Reena pivoted to look at her, face cocked to one side, and Letitia saw a large tear dripping from her left eye. Fascinated, she watched the tear fall in slow motion down her cheek and spot the satin of her gown.

“I’m sorry,” Reena whispered, lips twitching. “I can’t do it now. Tell. Tell.”

Horrified, Letitia reached out, tried to stop her from falling, to lift her, paste and push her back into place, but Reena was too heavy and she could not stop her descent, only slow it. Reena’s feet kicked out like a horse’s, bruising Letitia’s legs, all in apparent silence, and her eyes were bright and empty and wet, fluttering, showing the whites.

Letitia bent over her, hands raised, afraid to touch her, afraid not to, unaware she was shrieking.

Fayette and Edna Corman stood behind her, equally helpless.

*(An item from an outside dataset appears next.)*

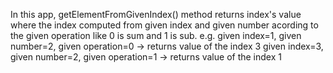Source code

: In this app, getElementFromGivenIndex() method returns index's value where the index computed from given index and given number acording to the given operation like 0 is sum and 1 is sub.
e.g.  given index=1, given number=2, given operation=0 -> returns value of the index 3
      given index=3, given number=2, given operation=1 -> returns value of the index 1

Reena lay still like a twisted doll, face upturned, eyes moving slowly to Letitia, vibrating, becoming still.

“Not you!” Letitia screamed, and barely heard the commotion in the audience. “Please, God, let it be me, not her!”

Fayette backed away and Miss Darcy came into the light, grabbing Letitia’s shoulders. She shook free.

“Not her,” Letitia sobbed. The medicals arrived and surrounded Reena, blocking her from the eyes of all around. Miss Darcy firmly, almost brutally, pushed her students from the stage and herded them into the green room. Her face was stiff as a mask, eyes stark in the paleness.

“We have to
do
something!” Letitia said, holding up her hands, beseeching.

“Get control of yourself,” Miss Darcy said sharply. “Everything’s being done that can be done.”

Fayette said, “What about the play?”

Everyone stared at him.

“Sorry,” he said, lip quivering. “I’m an idiot.”